Bankia a sollicité l’aide du gouvernement espagnol après que Standard & Poor’s l’a dégradé vendredi en même temps que plusieurs autres banques espagnoles. Les actions de la banque ont chuté mercredi de 8,6 pour cent, soit la sixième journée consécutive de pertes.
Les dépôts continuent de s’éroder dans les banques espagnoles. Le niveau total des dépôts auprès des banques espagnoles a régressé de 31,44 milliards d’euros, ou 2,4 pour cent, soit le niveau le plus bas depuis le début de la crise de l’euro.
La Banque d’Espagne a annoncé mercredi que son gouverneur, Miguel Angel Fernández Ordónez, quitterait son poste à la fin de la semaine prochaine, un mois plus tôt que précédemment annoncé.
Après la clôture des marchés mercredi, le pays a également été touché par une autre dégradation lorsque l’agence de notation Egan Jones Ratings Co. a dégradé la dette du pays de BB- à B en lui conférant une perspective négative.
Suite à ces développements, les indices boursiers ont chuté partout en Europe. L’Ibex espagnol a reculé de 2,5 pour cent et le Stoxx Europe 600 a dégringolé de 1,5 pour cent. Les indices boursiers américains ont subi une baisse moindre avec Standard & Poor’s 500, cédant 1,43 pour cent. Le Dow a chuté de 160 points, soit 1,28 pour cent.
Aux Etats-Unis, la vente de titres a été provoquée par des entreprises à forte exposition aux fluctuations de la demande mondiale. Alcoa, producteur d’aluminium, a dégringolé de 3,43 pour cent et Caterpillar, constructeur d’engins de chantier, a cédé 2,5 pour cent.
L’euro a baissé de 0,8 pour cent par rapport au dollar pour atteindre 1,24 dollars, son niveau le plus bas en deux ans, alors que les investisseurs se ruent pour acheter des valeurs dominées par le dollar comme valeur refuge.
Les craintes d’un effondrement économique total en Espagne comme en Grèce, dont l’économie s’est contractée de 6,2 pour cent l’année dernière, a incité la Commission européenne à déclarer mercredi qu’elle était « prête à envisager » de prolonger l’échéance de 2013 pour que l’Espagne ramène son déficit budgétaire à 3 pour cent du produit intérieur brut.

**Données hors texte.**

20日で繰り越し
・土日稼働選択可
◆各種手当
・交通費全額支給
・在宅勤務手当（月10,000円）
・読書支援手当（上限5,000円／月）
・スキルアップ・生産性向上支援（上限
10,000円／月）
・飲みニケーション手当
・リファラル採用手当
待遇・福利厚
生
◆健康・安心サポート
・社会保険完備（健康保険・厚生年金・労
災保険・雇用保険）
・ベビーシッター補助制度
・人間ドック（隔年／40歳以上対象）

Cette Commission européenne, qui est l’organe exécutif de l’Union européenne, a aussi soulevé la possibilité de former une « union bancaire » qui lui permettrait d’aider collectivement les banques en difficulté des Etats-membres, citant comme exemple l’Espagne.
Les perturbations causées par la dette arrivent au milieu de signes croissants d’un déclin économique. L’indice des directeurs d’achat (« Purchasing Managers Index, PMI ») pour la zone euro a plongé à son rythme le plus rapide depuis près de trois ans, selon les chiffres publiés la semaine dernière par l’institut Markit qui publie l’indice, pour conclure que l’économie de la zone euro se contractera probablement d’environ 0,5 pour cent au second trimestre.
Ceci fait suite à la deuxième plus forte contraction mensuelle de la confiance des entreprises allemande depuis l’effondrement de Lehman Brothers et l’annonce de la Grande-Bretagne que son économie s’était contractée de 0,3 pour cent au premier trimestre.
Un consensus est en train d’émerger sur le fait que l’économie de la zone euro se contractera cette année et que l’année prochaine risque d’être pire.
Les crises croissantes de la dette en Espagne et en Italie laissent entrevoir la perspective que ces pays non plus, ne seront bientôt plus en mesure de lever l’argent sur les marchés obligataires. Alors que la Grèce et le Portugal sont relativement petits, et ne comptent respectivement que pour 1,7 et 1,3 pour cent de l’économie de la zone euro, l’Espagne et l’Italie représentent 8,4 et 12 pour cent du produit intérieur brut de l’Union européenne.